Aetera said:
I think that the time when I hadn't been mixing my own drinks and almost died of alcohol poisoning qualifies as my worst drinking experience. A friend had mixed drinks beforehand and due to the mixer, the vodka was basically flavorless. Due to this, I thought that the drinks were weak, when in fact they were really strong.
Long story short, I blacked out in a bathroom stall and almost drowned in my own vomit.
I don't drink vodka anymore.
I don't drink vodka anymore either.
I was at a camp out in the woods with about a hundred other people. I had a 700ml bottle of smirnoff and a large bottle of coke to mix it with.
I started out with a lager, and a few swigs of cocoanut rum, then cracked open the vodka.

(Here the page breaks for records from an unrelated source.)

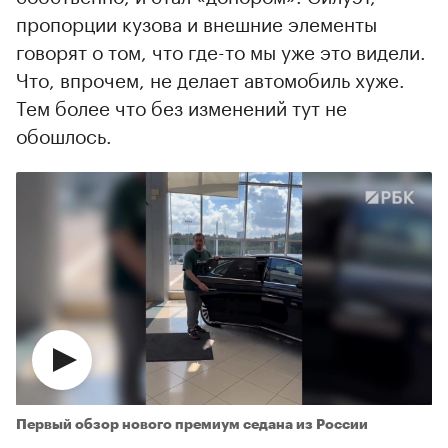
пропорции кузова и внешние элементы
говорят о том, что где-то мы уже это видели.
Что, впрочем, не делает автомобиль хуже.
Тем более что без изменений тут не
обошлось.
Первый обзор нового премиум седана из России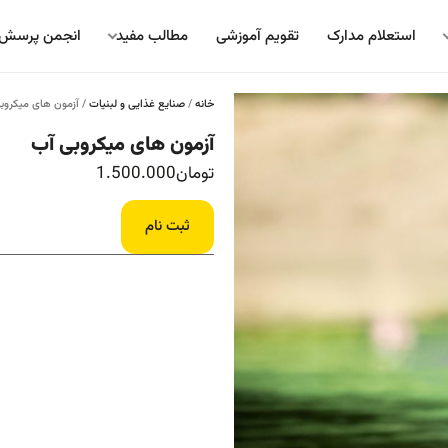
استعلام مدارک
تقویم آموزشی
مطالب مفید
انجمن پرسش 
خانه
/
صنایع غذایی و لبنیات
/ آزمون های میکروب
آزمون های میکروبی آب
تومان
1.500.000
ثبت نام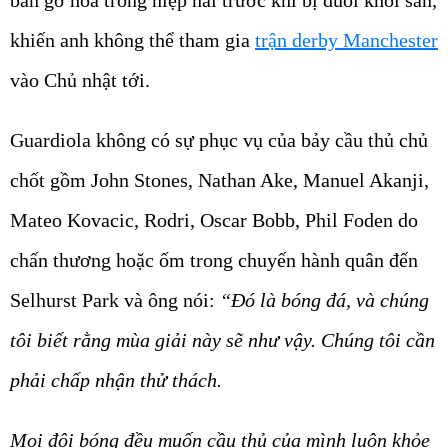
bàn gỡ hòa trong hiệp hai trước khi bị đuổi khỏi sân,
khiến anh không thể tham gia
trận derby Manchester
vào Chủ nhật tới.
Guardiola không có sự phục vụ của bảy cầu thủ chủ
chốt gồm John Stones, Nathan Ake, Manuel Akanji,
Mateo Kovacic, Rodri, Oscar Bobb, Phil Foden do
chấn thương hoặc ốm trong chuyến hành quân đến
Selhurst Park và ông nói:
“Đó là bóng đá, và chúng
tôi biết rằng mùa giải này sẽ như vậy. Chúng tôi cần
phải chấp nhận thử thách.
Mọi đội bóng đều muốn cầu thủ của mình luôn khỏe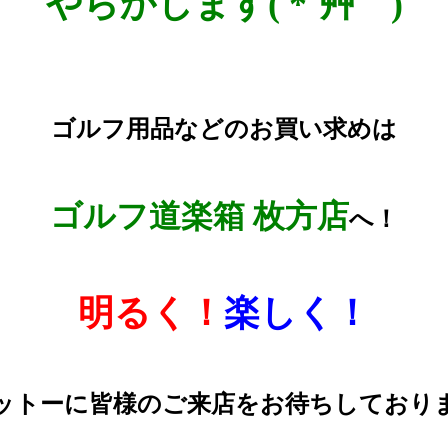
やらかします( *´艸｀)
ゴルフ用品などのお買い求めは
ゴルフ道楽箱 枚方店
へ！
明るく！
楽しく！
ットーに皆様のご来店をお待ちしており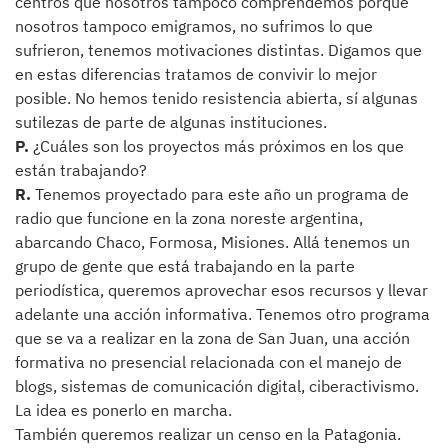
centros que nosotros tampoco comprendemos porque
nosotros tampoco emigramos, no sufrimos lo que
sufrieron, tenemos motivaciones distintas. Digamos que
en estas diferencias tratamos de convivir lo mejor
posible. No hemos tenido resistencia abierta, sí algunas
sutilezas de parte de algunas instituciones.
P.
¿Cuáles son los proyectos más próximos en los que
están trabajando?
R.
Tenemos proyectado para este año un programa de
radio que funcione en la zona noreste argentina,
abarcando Chaco, Formosa, Misiones. Allá tenemos un
grupo de gente que está trabajando en la parte
periodística, queremos aprovechar esos recursos y llevar
adelante una acción informativa. Tenemos otro programa
que se va a realizar en la zona de San Juan, una acción
formativa no presencial relacionada con el manejo de
blogs, sistemas de comunicación digital, ciberactivismo.
La idea es ponerlo en marcha.
También queremos realizar un censo en la Patagonia.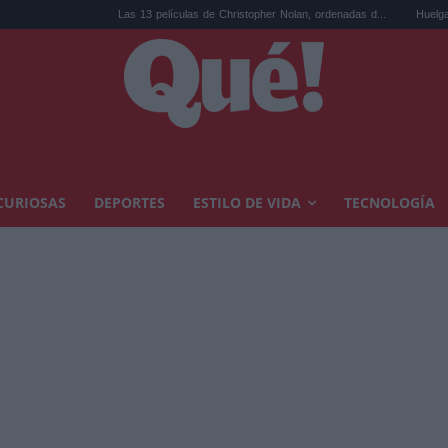
Las 13 películas de Christopher Nolan, ordenadas d...
Huelga de médicos: 
CURIOSAS
DEPORTES
ESTILO DE VIDA
TECNOLOGÍA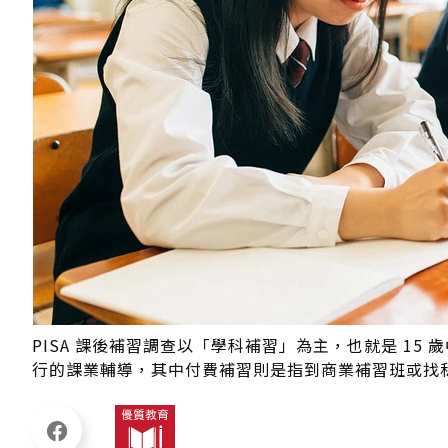
PISA 課後補習調查以「學科補習」為主，也就是 1
行的課業輔導，其中付費補習則是指到商業補習班或找私人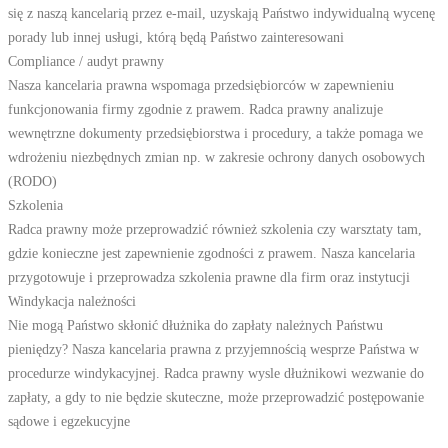
się z naszą kancelarią przez e-mail, uzyskają Państwo indywidualną wycenę
porady lub innej usługi, którą będą Państwo zainteresowani
Compliance / audyt prawny
Nasza kancelaria prawna wspomaga przedsiębiorców w zapewnieniu
funkcjonowania firmy zgodnie z prawem. Radca prawny analizuje
wewnętrzne dokumenty przedsiębiorstwa i procedury, a także pomaga we
wdrożeniu niezbędnych zmian np. w zakresie ochrony danych osobowych
(RODO)
Szkolenia
Radca prawny może przeprowadzić również szkolenia czy warsztaty tam,
gdzie konieczne jest zapewnienie zgodności z prawem. Nasza kancelaria
przygotowuje i przeprowadza szkolenia prawne dla firm oraz instytucji
Windykacja należności
Nie mogą Państwo skłonić dłużnika do zapłaty należnych Państwu
pieniędzy? Nasza kancelaria prawna z przyjemnością wesprze Państwa w
procedurze windykacyjnej. Radca prawny wysle dłużnikowi wezwanie do
zapłaty, a gdy to nie będzie skuteczne, może przeprowadzić postępowanie
sądowe i egzekucyjne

Now, I went to a repeat of this camp out the next week and stuck to beers, and the alcohol was making me depressed due to having been dumped a couple of weeks previously, and the fact that people were getting isolated and standoffish at this camp out. I figure this must have been what caused me to neck the vodka the previous week, but I didn't remember. Anyway, back to camp out number one:
So aside from a couple of people having the odd swig, I basically polished off all 700ml of vodka, neat. The coke lay forgotten, and there was nothing to cushion the alcohol. I had also missed two meals. I don't remember anything past the label of the bottle, but apparently, I fell to my knees, keeled over and began frothing at the mouth.
People obviously noticed this, and tried to roll me onto my back (thinking that was the recovery position. Fools.) in my comatose state, I kept rolling back onto my side, as it's how I sleep. They couldn't stop me from doing this, which aggravated someone to kick me in the ribs (explaining the bruises) also, I was briefly accidentally lit on fire.
Eventually the ambulance arrived, and several people have been claiming they personally carried me to it. Whoever it was did drop me and make me hit my head on a rock.
I have a very vague memory of surfacing in the emergency ward, then being in a car ride home, then somehow making it up to bed. My mum had come out to collect me, and wasn't too pleased. Over the course of the next day, when I came down stairs and proceeded to neck an entire large carton of orange juice, she explained that I had been on a drip to get fluids back into my body, and that I'd had to be kept in a sealed thermal blanket, because the alcohol poisoning had made my blood pressure and body heat nosedive. Fun times.
Anyway, due to some kind of classical conditioning effect, thinking about vodka makes me feel a little queasy.